WHAT TO DO — Rewrite the portion of the Sanity SEO text starting at "Our de facto" and ending at "other document type.", substituting "SEO title" for "meta title".

A quick walkthrough of how we handle SEO inside every Sanity project we build - the exact schema patterns, fallback logic, and Open Graph setup we use as a default baseline on Turbostart Sanity.

Frequently asked questions

Does Sanity have built-in SEO support?
Sanity is very unopinionated by design, which means it doesn't come with a fixed SEO setup out of the box. That's actually a feature, not a bug — it lets you build SEO to suit any project, whether that's a simple blog or a full e-commerce system. We have a Learn article that walks through how to opinionate your SEO, and our TurboArt Sanity starter is a great practical reference for how we do it on every project.
What is the baseline SEO setup you recommend for every Sanity project?
Our de facto baseline includes a title and description field on every document type, which act as fallbacks, and then a dedicated SEO tab with a meta title and meta description that override those fallbacks when set. We also add open graph title, open graph description, and an open graph image. This gives you a consistent editing experience across page builder pages, blogs, and any other document type.
Why have a separate SEO title and description if there's already a title and description?
The top-level title and description are always a fallback, so every page has something sensible in place even if no one fills in the SEO tab. The SEO-specific fields let editors fine-tune exactly what appears in search results and social previews without changing the page's actual content fields. It's a clean separation that keeps things flexible without leaving anything blank.

GIVEN INFORMATION —
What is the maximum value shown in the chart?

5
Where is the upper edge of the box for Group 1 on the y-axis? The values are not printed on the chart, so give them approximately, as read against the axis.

OUTPUT —
Our de facto baseline includes a title and description field on every document type, which act as fallbacks, and then a dedicated SEO tab with a SEO title and meta description that override those fallbacks when set. We also add open graph title, open graph description, and an open graph image. This gives you a consistent editing experience across page builder pages, blogs, and any other document type.